6. The hardware accelerator of claim 5, wherein the execution unit further comprises:

a decoding engine to decompress or decode repetition levels, definition levels, and values, wherein based on the configuration accepted by the configurable parser engine, the decoding engine to perform decoding for one or more of RLE-BP, RLE, BP, Dictionary, Delta, and other algorithms supported for columnar formats.

7. The hardware accelerator of claim 1, wherein the controller comprises a scheduler that dynamically updates scheduling preferences in order to extract more parallelism or filtering reuse.

8. The hardware accelerator of claim 1, wherein the scheduler includes an internal profiler to monitor throughput to determine pages to prioritize for scheduling to maximize the reuse of filtering information stored in the memory.

9. The hardware accelerator of claim 1, wherein the profiler is capable of utilizing feedback to improve upon its scheduling algorithm from additional sources such as Reinforcement Learning, or history buffers and pattern matching.

10. The hardware accelerator of claim 1, wherein filtering effectiveness is reduced to improve parallelism for a plurality of execution units.

11. The hardware accelerator of claim 5, wherein the scheduler to schedule any arbitrary scheduling across columns with columns having at least one page and different page sizes available for each page.

12. A computer implemented method of operating a filtering engine of a hardware accelerator, the computer implemented method comprising:

accepting, with a controller, an incoming stream of data from a decoder and reading data from a memory of the hardware accelerator, wherein the memory tracks data filtered out by a previous column chunk; and

performing, with the filtering engine, value-based and metadata-based filtering of the data.

13. The computer-implemented method of claim 12, wherein the filtering engine performs SIMD-style execution to apply value-based and metadata-based filtering to the incoming stream of data.

14. The computer-implemented method of claim 13, further comprising:

discarding data based on the filtering of the filtering engine.

15. The computer-implemented method of claim 14, further comprising:

combining the filtered data and assembling the data to form an outgoing data stream.

16. The computer-implemented method of claim 15, further comprising:

updating the memory according to the filter applied for a current column chunk.

17. The computer-implemented method of claim 16, wherein the filtering engine tracks which bits have been filtered out for a column chunk and discards the corresponding entries for other column chunks and the filtering engine to support partial filtering of pages called sub-page filtering to best utilize available memory capacity.

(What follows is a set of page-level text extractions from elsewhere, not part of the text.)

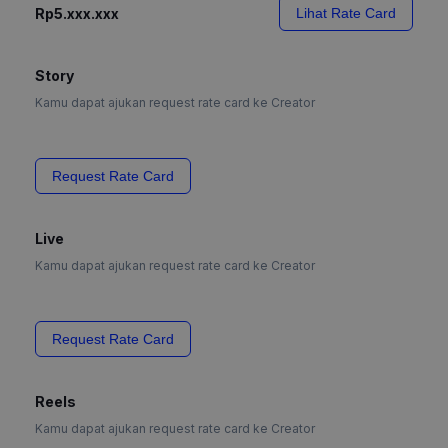
Rp5.xxx.xxx
Lihat Rate Card
Story
Kamu dapat ajukan request rate card ke Creator
Request Rate Card
Live
Kamu dapat ajukan request rate card ke Creator
Request Rate Card
Reels
Kamu dapat ajukan request rate card ke Creator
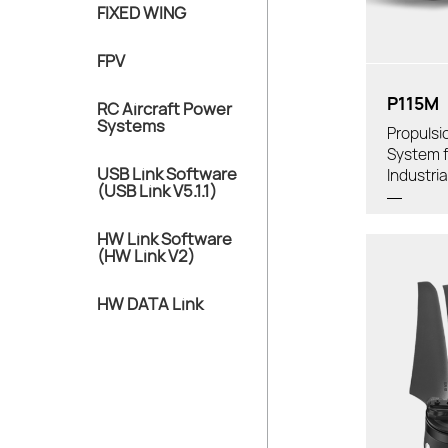
FIXED WING
Tube Diamet
FPV
P115M
RC Aircraft Power
Systems
Propulsi
System f
USB Link Software
Industri
(USB Link V5.1.1)
HW Link Software
(HW Link V2)
HW DATA Link
Thrust/
Weight
Pro
Recom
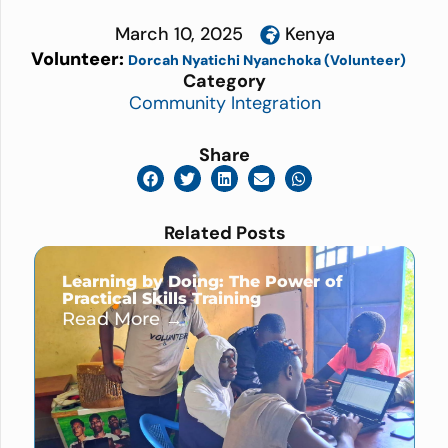
March 10, 2025
Kenya
Volunteer:
Dorcah Nyatichi Nyanchoka (Volunteer)
Category
Community Integration
Share
Related Posts
Learning by Doing: The Power of
Practical Skills Training
Read More →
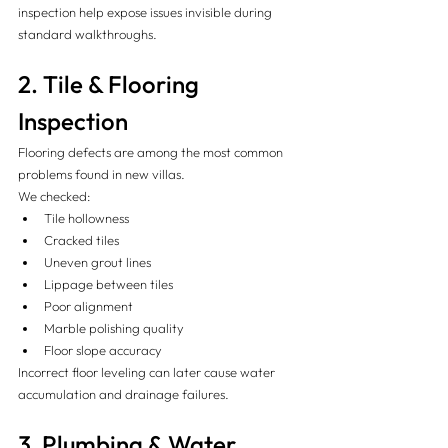
inspection help expose issues invisible during 
standard walkthroughs.
2. Tile & Flooring 
Inspection
Flooring defects are among the most common 
problems found in new villas.
We checked:
Tile hollowness
Cracked tiles
Uneven grout lines
Lippage between tiles
Poor alignment
Marble polishing quality
Floor slope accuracy
Incorrect floor leveling can later cause water 
accumulation and drainage failures.
3. Plumbing & Water 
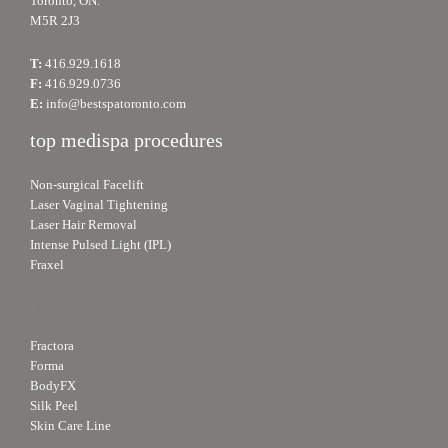
Toronto, ON.
M5R 2J3
T:
416.929.1618
F:
416.929.0736
E:
info@bestspatoronto.com
top medispa procedures
Non-surgical Facelift
Laser Vaginal Tightening
Laser Hair Removal
Intense Pulsed Light (IPL)
Fraxel
.
Fractora
Forma
BodyFX
Silk Peel
Skin Care Line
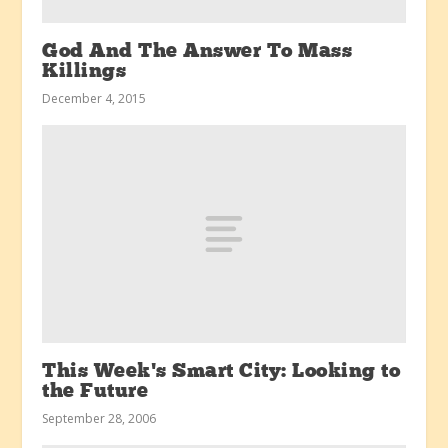
God And The Answer To Mass
Killings
December 4, 2015
This Week’s Smart City: Looking to
the Future
September 28, 2006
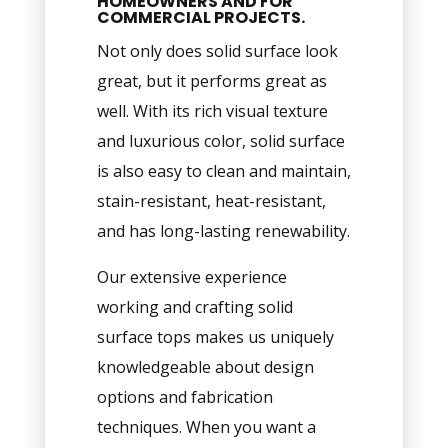
HOMEOWNERS AND FOR
COMMERCIAL PROJECTS.
Not only does solid surface look
great, but it performs great as
well. With its rich visual texture
and luxurious color, solid surface
is also easy to clean and maintain,
stain-resistant, heat-resistant,
and has long-lasting renewability.
Our extensive experience
working and crafting solid
surface tops makes us uniquely
knowledgeable about design
options and fabrication
techniques. When you want a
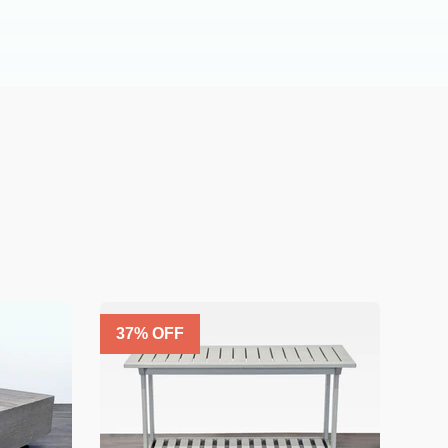
37
% OFF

18. The computer-implemented method of claim 16, wherein the filtering engine exposes the following parameters for effective scheduling:

total number of entries in a page, a number of entries to be filtered in the page, a range of entries valid in the memory, a range of entries that are valid in the memory for a previous column chunk, and offset address for the memory, wherein the filtering engine utilizes the memory and multiple SIMD (Single Instruction Multiple Data) lanes to store filtering results across columns, and produce filtered results as part of a larger pipeline to perform page level filtering.

19. A non-transitory machine-readable storage medium on which is stored one or more sets of instructions to implement a method of operating a filtering engine of a hardware accelerator, the method comprising:

accepting an incoming stream of data from a decoder; and

performing, with the filtering engine, in-place filtering of the data.

20. The computer-implemented method of claim 19, wherein the filtering engine performs SIMD-style execution to apply value-based and metadata-based filtering to the incoming stream of data.